I lifted it and checked it out. The idler and spring appear fine as well as the rear pulley but the belt is going to be replaced. We have had a lot of rain so I am thinking(actually my wife suggested this) that with the belt being stretched and then getting wet -it would make it easier for the belt to jump, as the idler was at the limit of it's tension.Here is hoping as everything looks like it is in order. Other than that a 12 gauge slug will cure it permanently.


----------



## TecumsehBriggs (Jun 17, 2011)

LARGRA said:


> I lifted it and checked it out. The idler and spring appear fine as well as the rear pulley but the belt is going to be replaced. We have had a lot of rain so I am thinking(actually my wife suggested this) that with the belt being stretched and then getting wet -it would make it easier for the belt to jump, as the idler was at the limit of it's tension.Here is hoping as everything looks like it is in order. *Other than that a 12 gauge slug will cure it permanently*.

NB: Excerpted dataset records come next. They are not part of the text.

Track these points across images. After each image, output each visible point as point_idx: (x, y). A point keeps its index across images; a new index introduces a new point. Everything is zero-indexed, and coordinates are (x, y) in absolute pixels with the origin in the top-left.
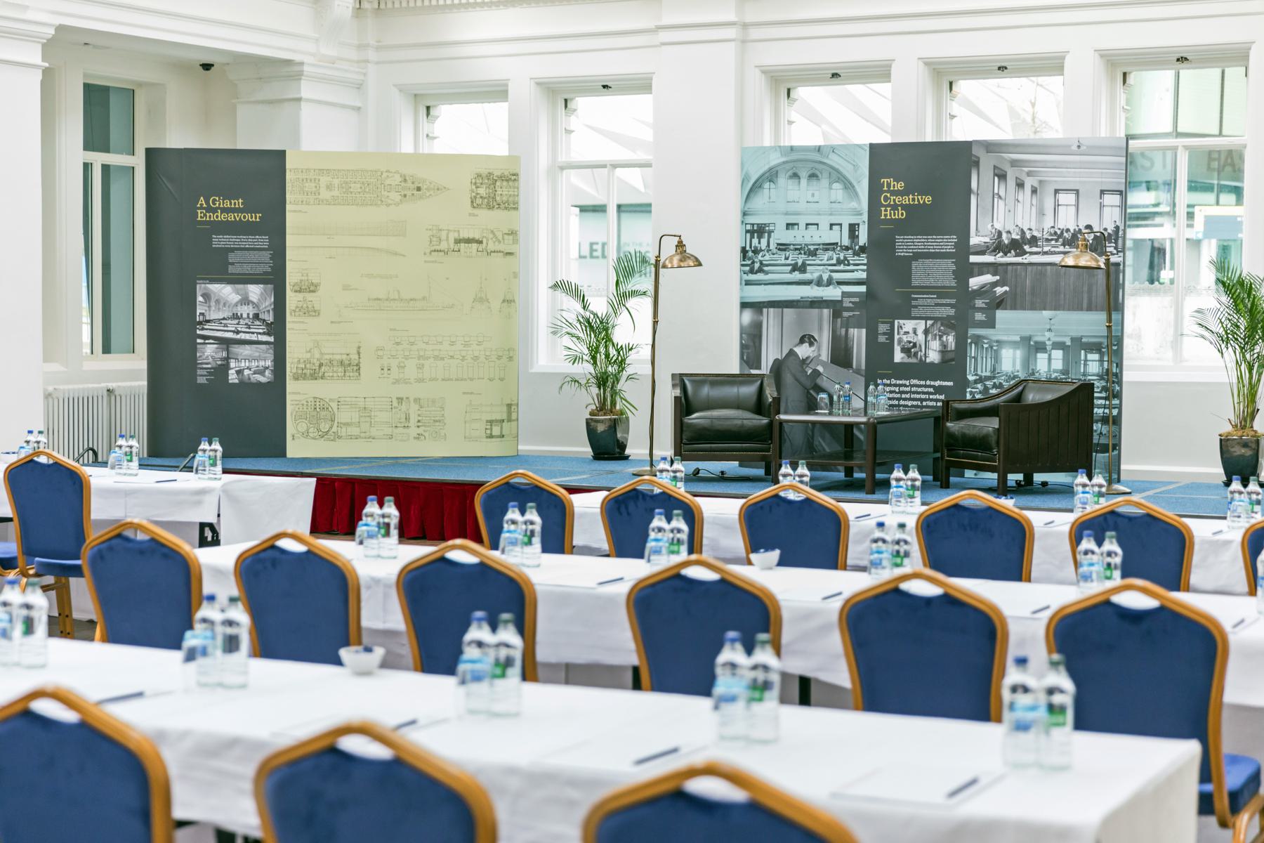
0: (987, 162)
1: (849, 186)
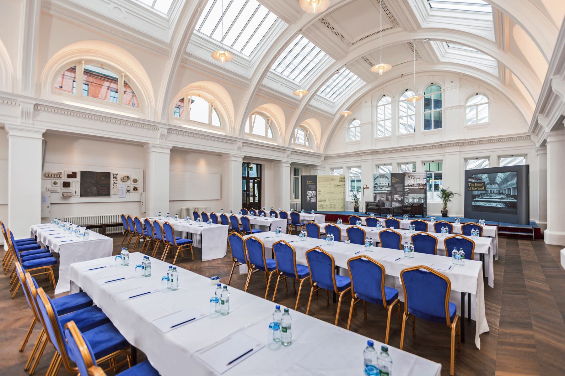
0: (407, 175)
1: (388, 178)
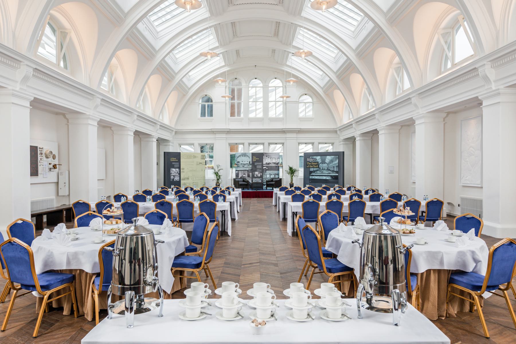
0: (265, 155)
1: (249, 157)
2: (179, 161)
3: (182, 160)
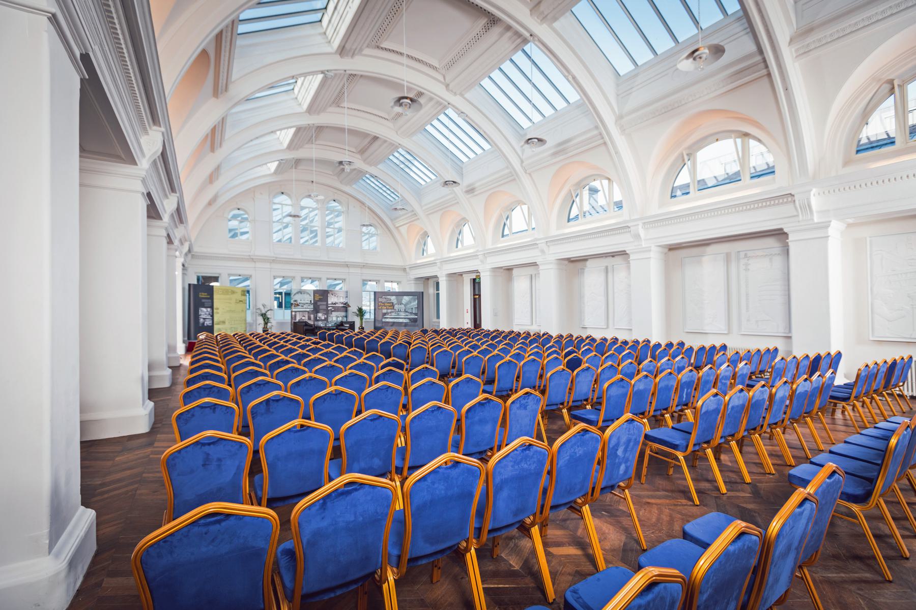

A little extreme, don't you think?


----------



## jhngardner367 (Apr 5, 2011)

It worked on my old computer!


----------



## dangeroustoys56 (Jul 26, 2010)

When belts age- they stretch and slip more- causing slower moving as well - id change both belts while youre at it - youll need to remove the variable pulley to get them off - so youll still need to pull the sheetmetal off anyway. 

I changed the drive belts on my 92 white a few months ago - had to basically strip all the outer sheetmetal off to even access everything slightly easier.


----------



## LARGRA (Jul 18, 2011)

*Extreme*



TecumsehBriggs said:


> A little extreme, don't you think?


Extreme might be If I loaded six slugs and put it out of my misery


----------



## LARGRA (Jul 18, 2011)

*Both*



dangeroustoys56 said:


> When belts age- they stretch and slip more- causing slower moving as well - id change both belts while youre at it - youll need to remove the variable pulley to get them off - so youll still need to pull the sheetmetal off anyway.
> 
> I changed the drive belts on my 92 white a few months ago - had to basically strip all the outer sheetmetal off to even access everything slightly easier.


You are right, while I have it apart may as well do both. The other is probably the same age anyway. I love maintenance when someone else does it-just seems the older I get, the more tired, the less ambition, the more naps, the well lets take it to a shop-then I get a quote and suddenly I have lots of ambition.
Thx All


----------



## dangeroustoys56 (Jul 26, 2010)

Alot of my projects never get finished for the same reason- either its too hot out or just plain tired/no ambition. I really need to get out there and finish some stuff to make room for maintence time on the fleet .... only time i go to a shop is to get parts.

I did a service/maintence on my nephews 2005 craftsman - $50 in parts ( blades, oil/filter, plug) and 30 minutes work- i bet a shop wouldve charged him 4 times more then that - not including the parts.


----------



## LARGRA (Jul 18, 2011)

dangeroustoys56 said:


> Alot of my projects never get finished for the same reason- either its too hot out or just plain tired/no ambition. I really need to get out there and finish some stuff to make room for maintence time on the fleet .... only time i go to a shop is to get parts.
> 
> I did a service/maintence on my nephews 2005 craftsman - $50 in parts ( blades, oil/filter, plug) and 30 minutes work- i bet a shop wouldve charged him 4 times more then that - not including the parts.


I have to agree-he is fortunate you did it for him.
Cheers


----------



## LARGRA (Jul 18, 2011)

edro:Thanks to reading the posts in the forum I found and fixed the problem-cost about 16 cents. There are two bolts that hold the drive axle to the front of the frame which were missing, replaced them and works better than ever. Thanks a bunch guys - I had been ready to give up and get some sheep. I no longer dread cutting the grass!!!!!!


----------